### REQUIRED ACTION
Copy out every one of the entries below word for word, leaving out the pictures.

*** Opening SOURCE RECORDS ***

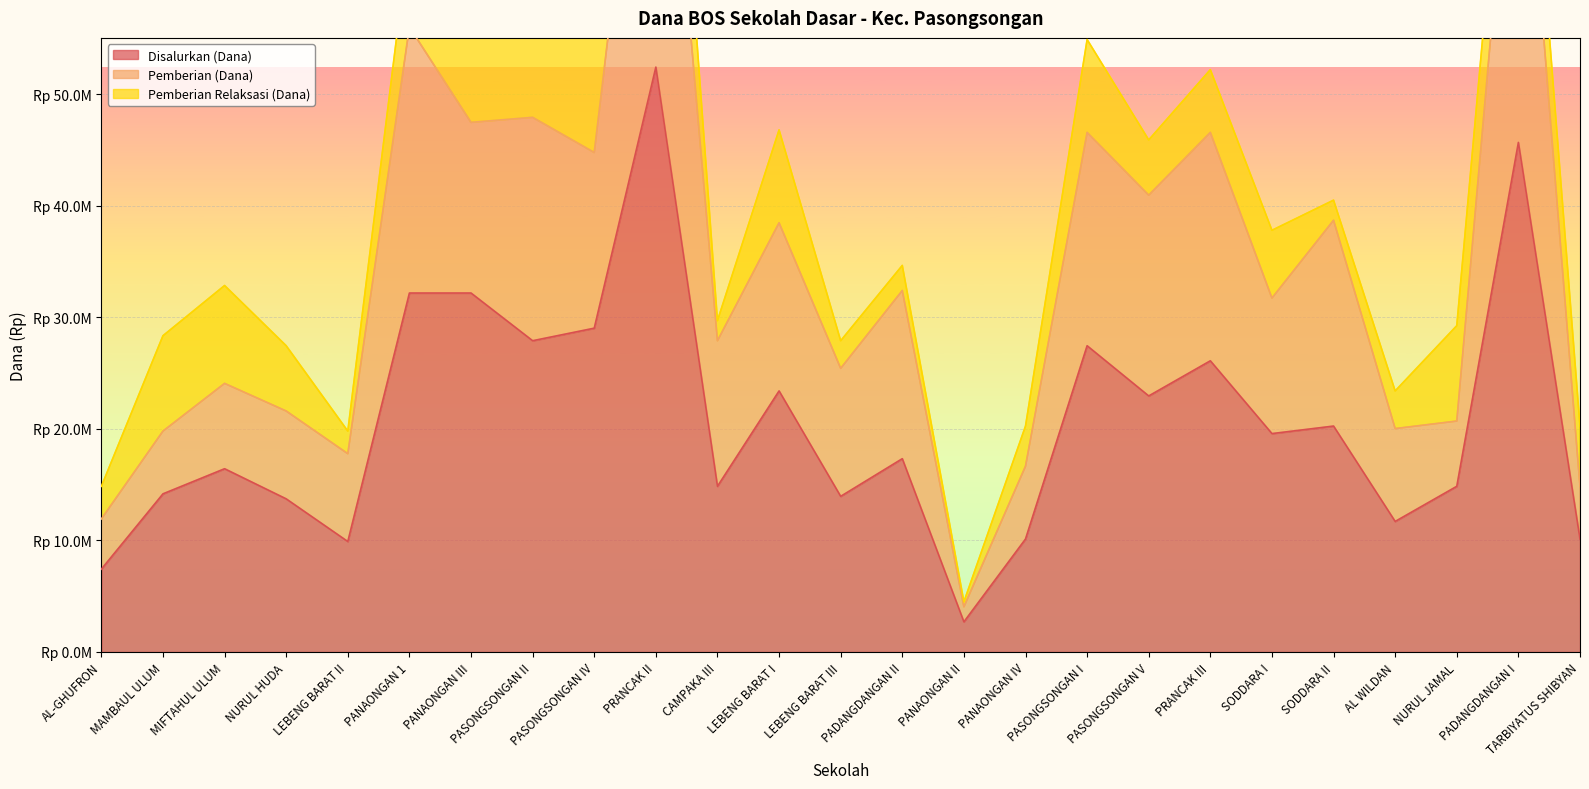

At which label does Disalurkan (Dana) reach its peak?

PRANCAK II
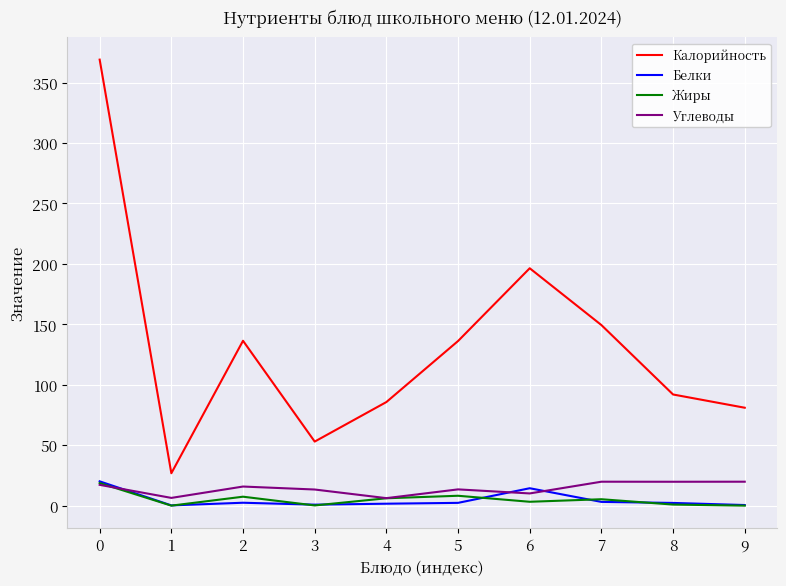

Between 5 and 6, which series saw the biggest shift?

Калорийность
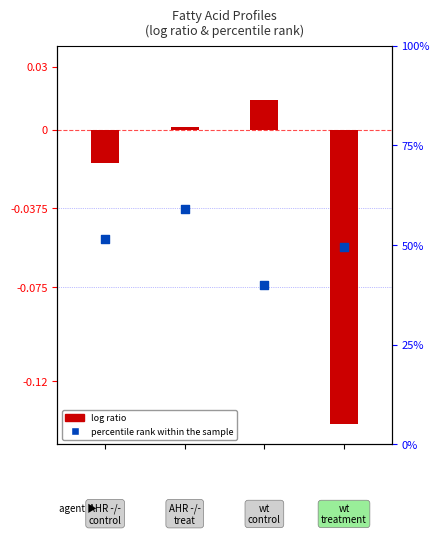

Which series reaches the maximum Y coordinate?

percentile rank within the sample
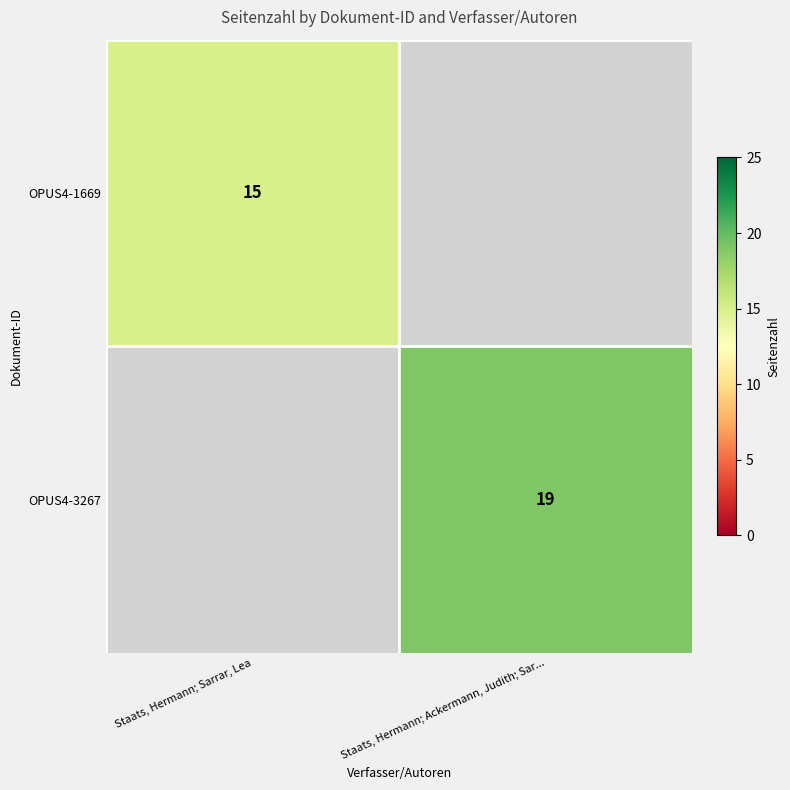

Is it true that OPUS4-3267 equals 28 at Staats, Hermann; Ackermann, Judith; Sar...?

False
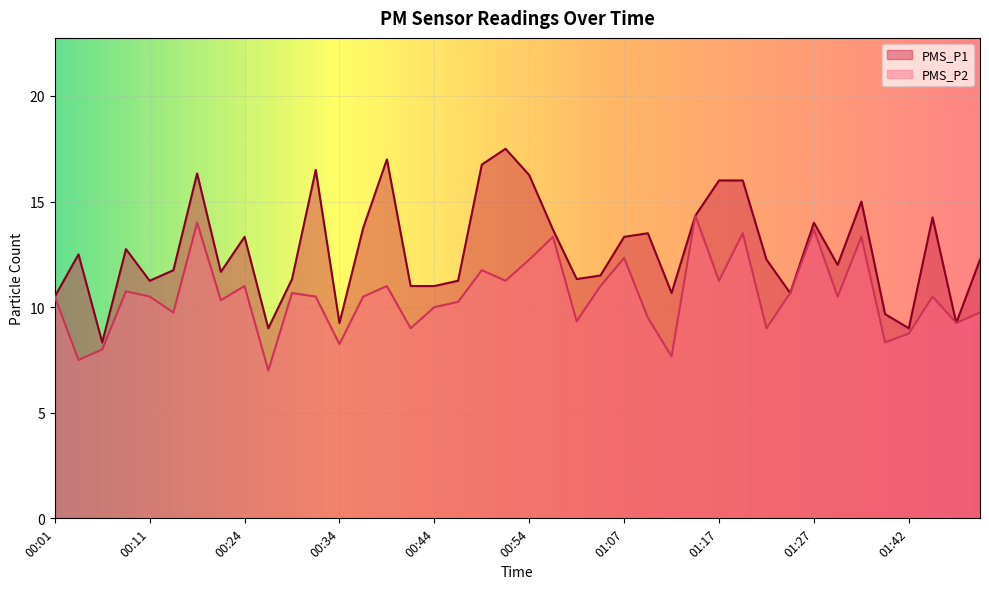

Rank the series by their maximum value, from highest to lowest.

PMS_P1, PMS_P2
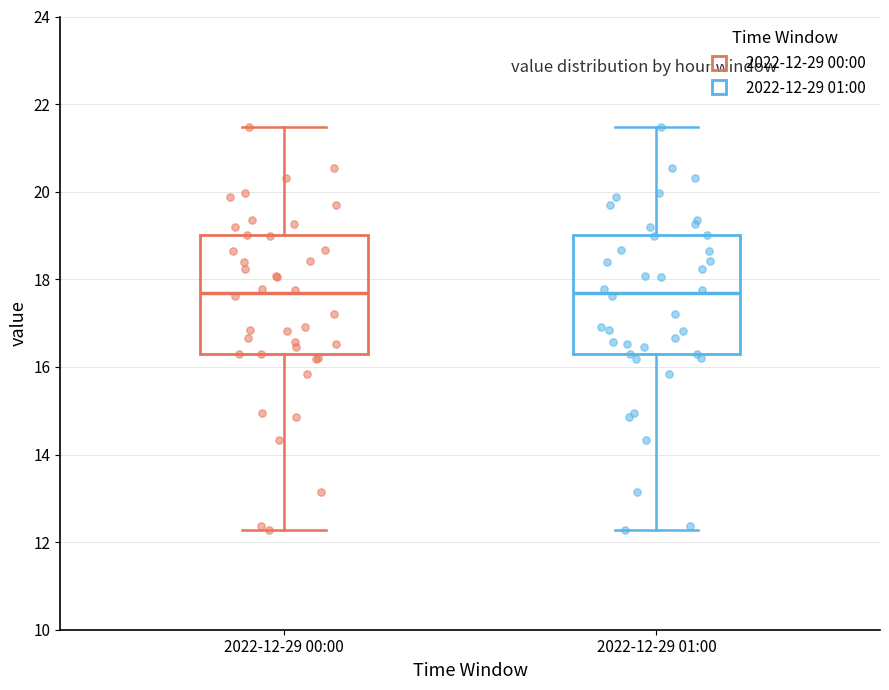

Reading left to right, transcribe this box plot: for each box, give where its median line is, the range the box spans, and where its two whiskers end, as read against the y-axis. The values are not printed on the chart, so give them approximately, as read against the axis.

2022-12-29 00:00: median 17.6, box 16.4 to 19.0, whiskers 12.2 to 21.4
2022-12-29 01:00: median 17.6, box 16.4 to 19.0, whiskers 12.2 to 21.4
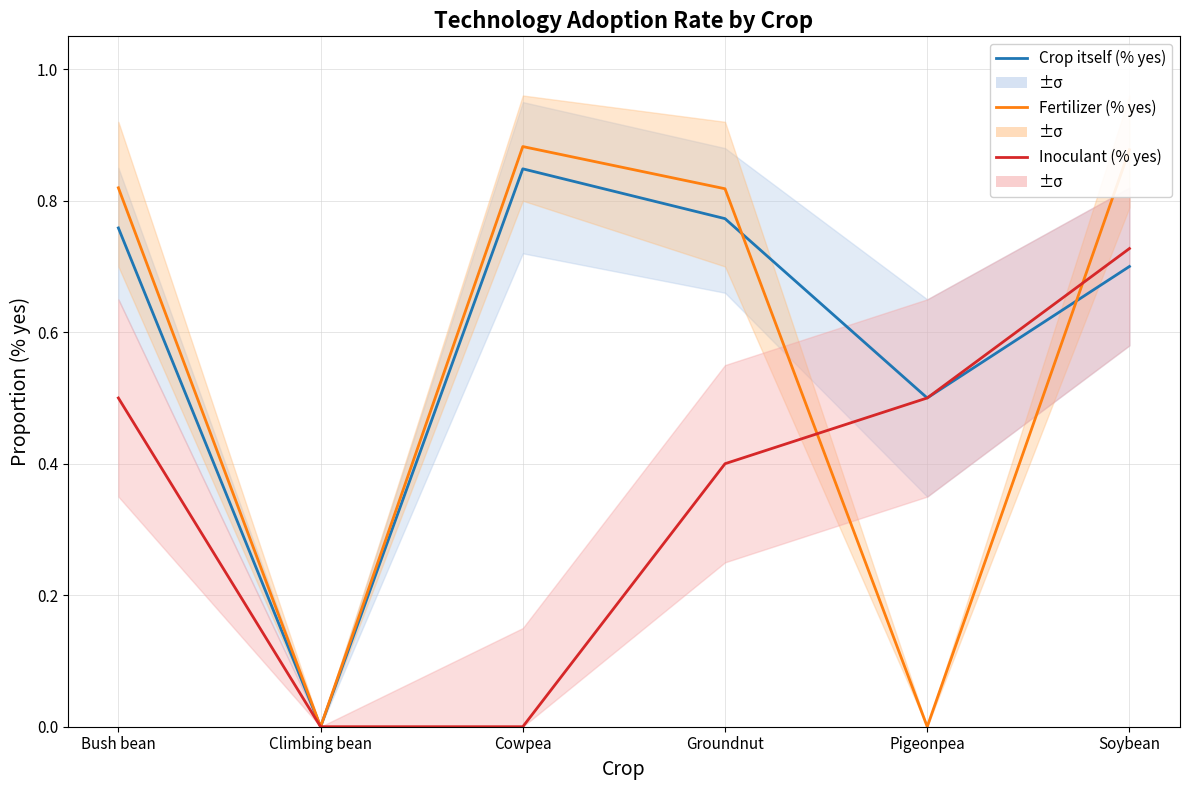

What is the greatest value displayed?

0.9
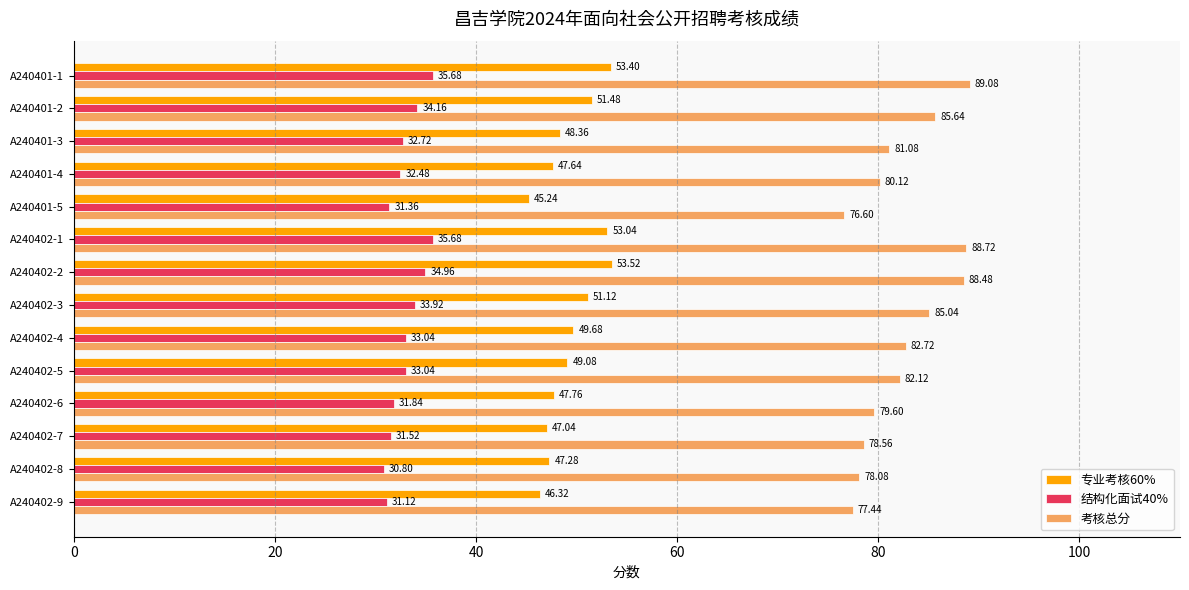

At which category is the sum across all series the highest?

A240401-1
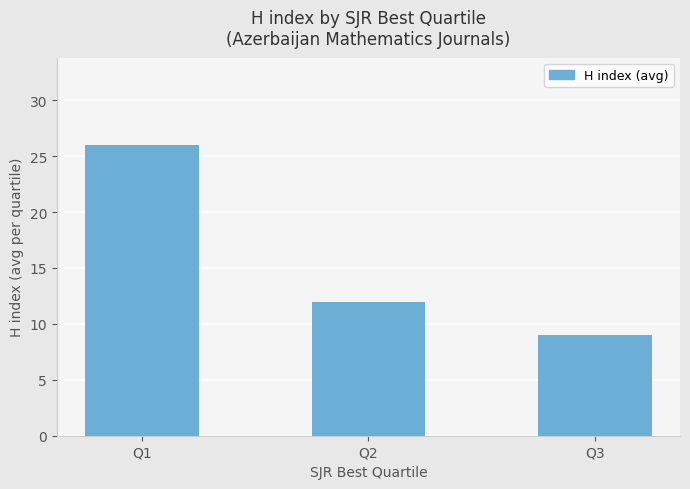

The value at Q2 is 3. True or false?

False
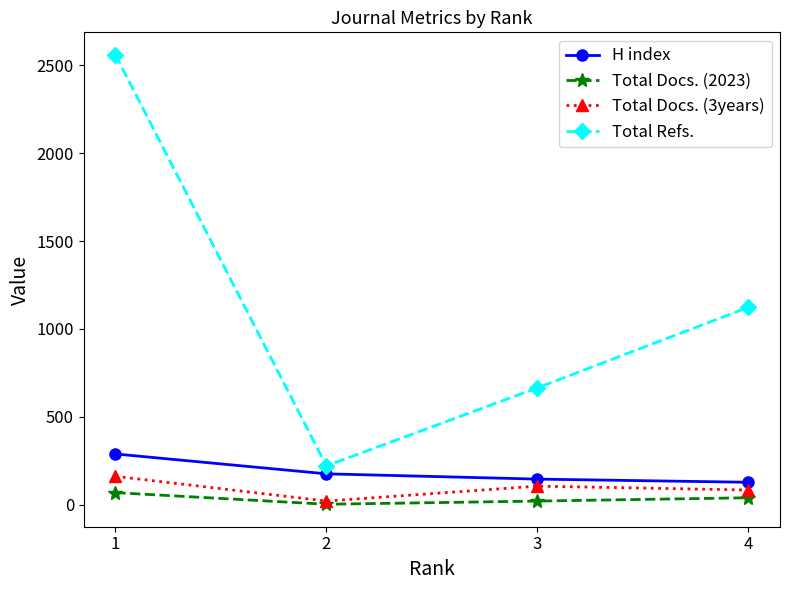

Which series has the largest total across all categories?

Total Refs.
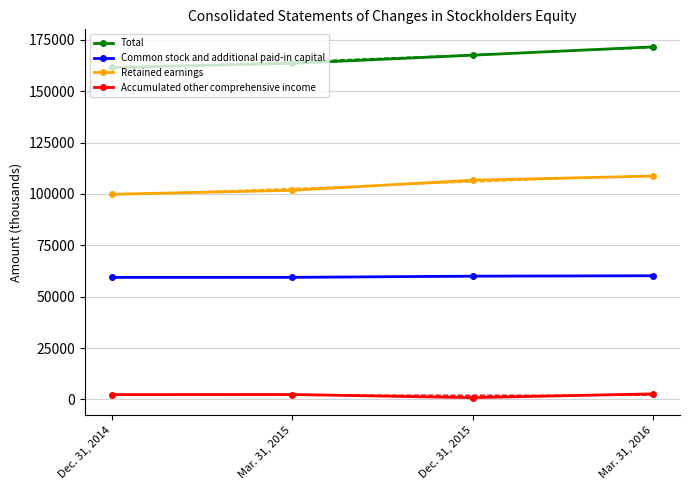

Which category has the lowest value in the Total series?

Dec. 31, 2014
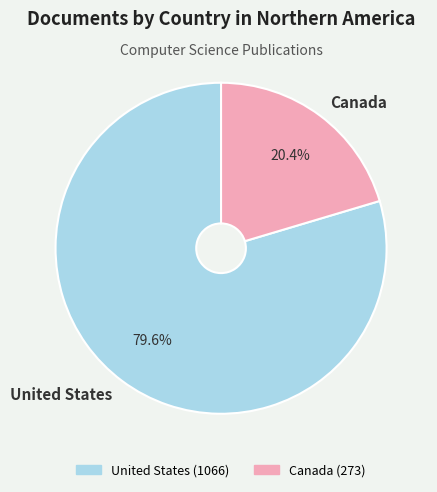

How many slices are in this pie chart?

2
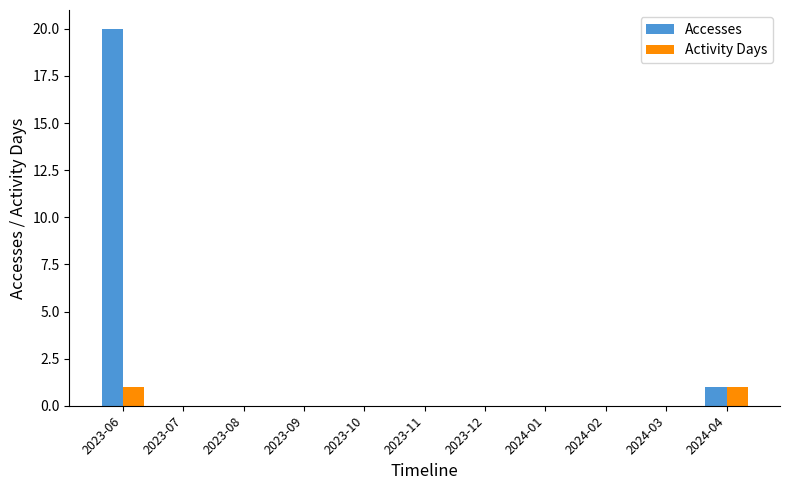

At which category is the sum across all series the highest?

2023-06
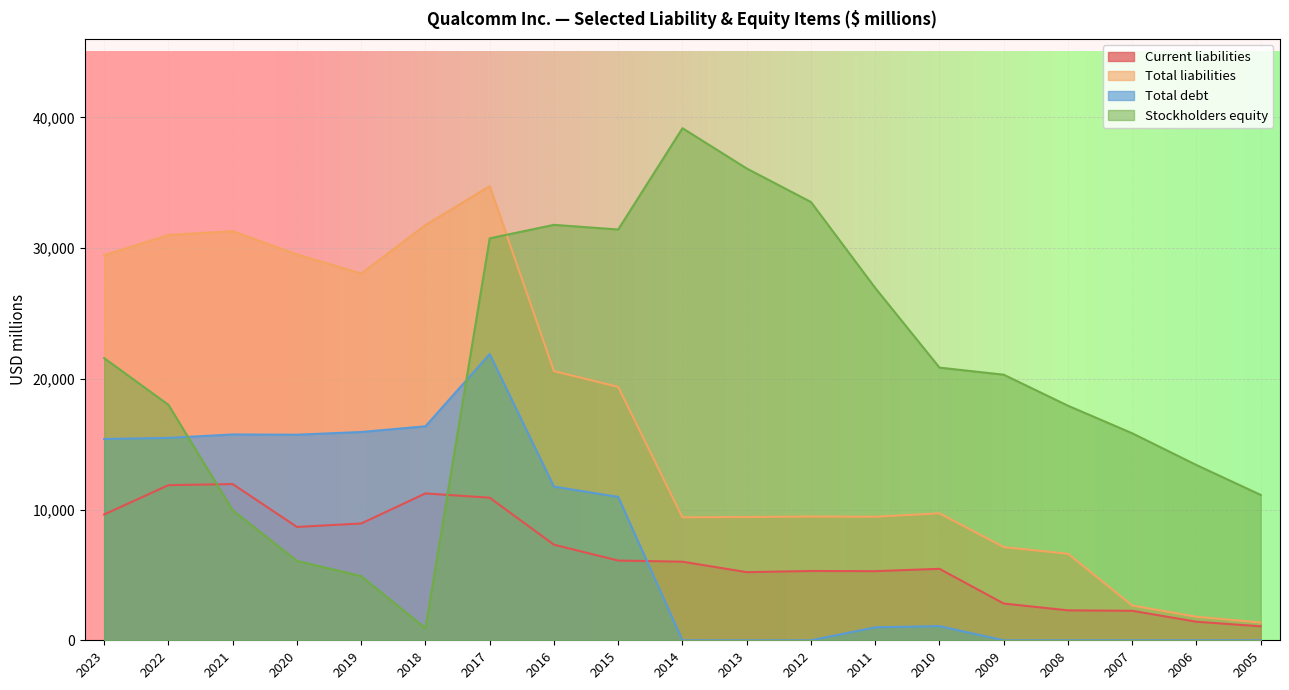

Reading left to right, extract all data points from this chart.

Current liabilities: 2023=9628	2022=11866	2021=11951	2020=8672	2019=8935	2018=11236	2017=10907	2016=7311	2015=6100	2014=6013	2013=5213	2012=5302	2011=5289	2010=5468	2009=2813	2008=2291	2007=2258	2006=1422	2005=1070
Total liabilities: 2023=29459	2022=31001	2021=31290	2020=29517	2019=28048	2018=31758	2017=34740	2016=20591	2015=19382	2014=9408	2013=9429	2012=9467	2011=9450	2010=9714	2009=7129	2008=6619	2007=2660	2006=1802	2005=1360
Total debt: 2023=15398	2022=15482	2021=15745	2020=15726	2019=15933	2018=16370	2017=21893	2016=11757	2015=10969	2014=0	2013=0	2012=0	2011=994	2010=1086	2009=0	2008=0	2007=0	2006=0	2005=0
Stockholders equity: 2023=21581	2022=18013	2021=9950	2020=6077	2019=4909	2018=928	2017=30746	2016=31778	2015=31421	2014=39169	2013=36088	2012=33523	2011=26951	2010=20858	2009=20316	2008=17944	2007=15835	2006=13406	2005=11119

*** Closing SOURCE RECORDS ***

### EXERCISE RESULT
At which label does Disalurkan (Dana) reach its peak?

PRANCAK II

Between 5 and 6, which series saw the biggest shift?

Калорийность

Which series reaches the maximum Y coordinate?

percentile rank within the sample

Is it true that OPUS4-3267 equals 28 at Staats, Hermann; Ackermann, Judith; Sar...?

False

Rank the series by their maximum value, from highest to lowest.

PMS_P1, PMS_P2

Reading left to right, transcribe this box plot: for each box, give where its median line is, the range the box spans, and where its two whiskers end, as read against the y-axis. The values are not printed on the chart, so give them approximately, as read against the axis.

2022-12-29 00:00: median 17.6, box 16.4 to 19.0, whiskers 12.2 to 21.4
2022-12-29 01:00: median 17.6, box 16.4 to 19.0, whiskers 12.2 to 21.4

What is the greatest value displayed?

0.9

At which category is the sum across all series the highest?

A240401-1

The value at Q2 is 3. True or false?

False

Which series has the largest total across all categories?

Total Refs.

Which category has the lowest value in the Total series?

Dec. 31, 2014

How many slices are in this pie chart?

2

At which category is the sum across all series the highest?

2023-06

Reading left to right, extract all data points from this chart.

Current liabilities: 2023=9628	2022=11866	2021=11951	2020=8672	2019=8935	2018=11236	2017=10907	2016=7311	2015=6100	2014=6013	2013=5213	2012=5302	2011=5289	2010=5468	2009=2813	2008=2291	2007=2258	2006=1422	2005=1070
Total liabilities: 2023=29459	2022=31001	2021=31290	2020=29517	2019=28048	2018=31758	2017=34740	2016=20591	2015=19382	2014=9408	2013=9429	2012=9467	2011=9450	2010=9714	2009=7129	2008=6619	2007=2660	2006=1802	2005=1360
Total debt: 2023=15398	2022=15482	2021=15745	2020=15726	2019=15933	2018=16370	2017=21893	2016=11757	2015=10969	2014=0	2013=0	2012=0	2011=994	2010=1086	2009=0	2008=0	2007=0	2006=0	2005=0
Stockholders equity: 2023=21581	2022=18013	2021=9950	2020=6077	2019=4909	2018=928	2017=30746	2016=31778	2015=31421	2014=39169	2013=36088	2012=33523	2011=26951	2010=20858	2009=20316	2008=17944	2007=15835	2006=13406	2005=11119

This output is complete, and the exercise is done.